#### [Directions]
a) Answer these from the Windows 7 comments, one answer per line:
(i) How many processes does Task Manager report at rest on the writer's workstations?
(ii) What two versions of its operating systems does the writer suggest Microsoft ship?
(iii) Which Windows version and service pack do all of the writer's systems run?
b) Duplicate the part of the Windows 7 comments starting with "Oh yeah, Win10/11" and going on through "things to people.", word for word.

#### [Provided text]
+++++

When the behavior of modern software is virtually indistinguishable from that of malware and viruses I'll take my chances.
Upvoted as "Computing Quote of the Year"!
Besides all the other valid comments on this topic herein: I look at how I intend to use the tool, and weigh that against the advantages/disadvantages of whatever "upgrade" is being proposed. In my case, the tools I use run fine on Win7. I also know how to fine tune Win7 to do what I want - and not to do a lot of what I don't want (example: At rest, Task Manager reports a grand total of 41 processes on my workstations). I could give all that up for Win10/11 and gain... what? More intrusiveness, less control? How does that move my marker forward?
Oh yeah, Win10/11 "gives" you random resets and dead time too, often at the least convenient times. Literally as I've been typing this my wife, across the lab at her desk, just let out some choice words because her Win10 laptop just decided to "upgrade" again. Right when she needs to send some things to people.
Maybe Microsoft needs to ship two versions of their operating systems: The "For Dummies" version and the "Take your Chances" version. I'd gladly pay - extra - for the latter if it meant they'd leave MY optimizations alone and not open a bunch of outbound TCP sockets to somewhere.
I just want a tool. One that does what I need, in the manner I configure it, with no extra hands "helping me" changing settings and updating files. The fact that all of my systems run Win7 SP1 and I have yet to find anything that even slightly tempts me to move to anything later is a huge, HUGE clue that creeping featurism isn't always an advantage. Quite the contrary.

+++++

#### [Record extracts]
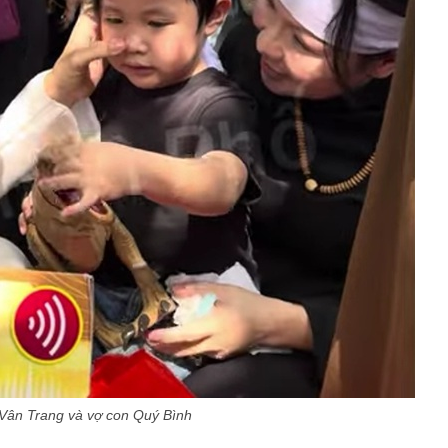
Vân Trang và vợ con Quý Bình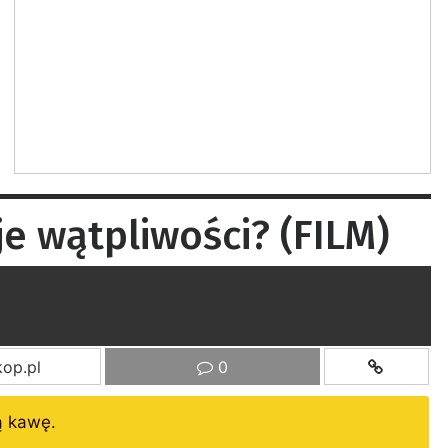
je wątpliwości? (FILM)
op.pl
0
ą kawę.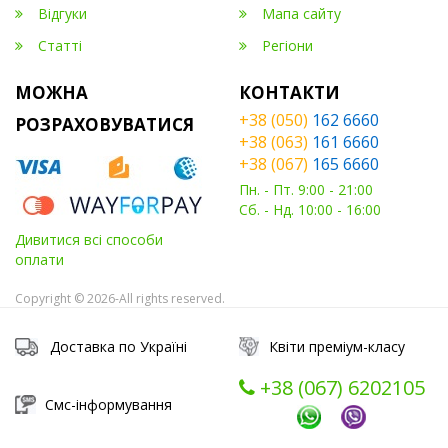
Відгуки
Мапа сайту
Статті
Регіони
МОЖНА
КОНТАКТИ
+38 (050)
162 6660
РОЗРАХОВУВАТИСЯ
+38 (063)
161 6660
+38 (067)
165 6660
Пн. - Пт. 9:00 - 21:00
Сб. - Нд. 10:00 - 16:00
Дивитися всі способи
оплати
Copyright © 2026-All rights reserved.
Доставка по Україні
Квіти преміум-класу
+38 (067) ‎6202105
Смс-інформування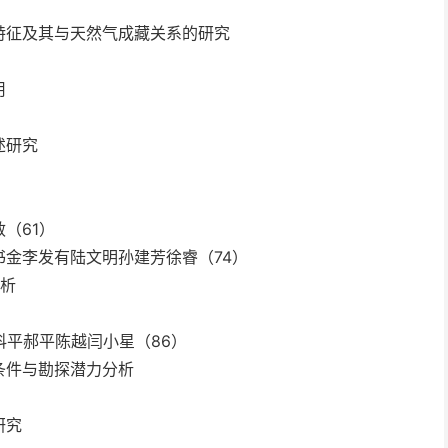
特征及其与天然气成藏关系的研究
用
述研究
（61）
金李发有陆文明孙建芳徐睿（74）
分析
科平郝平陈越闫小星（86）
条件与勘探潜力分析
研究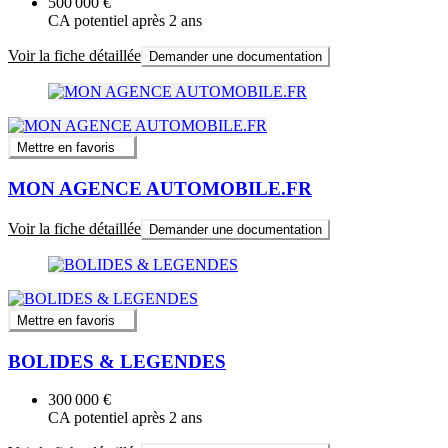
500 000 €
CA potentiel après 2 ans
Voir la fiche détaillée
Demander une documentation
Mettre en favoris
MON AGENCE AUTOMOBILE.FR
Voir la fiche détaillée
Demander une documentation
Mettre en favoris
BOLIDES & LEGENDES
300 000 €
CA potentiel après 2 ans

+++++

#### [Task responses]
a)
(i) 41
(ii) The "For Dummies" version and the "Take your Chances" version
(iii) Win7 SP1

b)
Oh yeah, Win10/11 "gives" you random resets and dead time too, often at the least convenient times. Literally as I've been typing this my wife, across the lab at her desk, just let out some choice words because her Win10 laptop just decided to "upgrade" again. Right when she needs to send some things to people.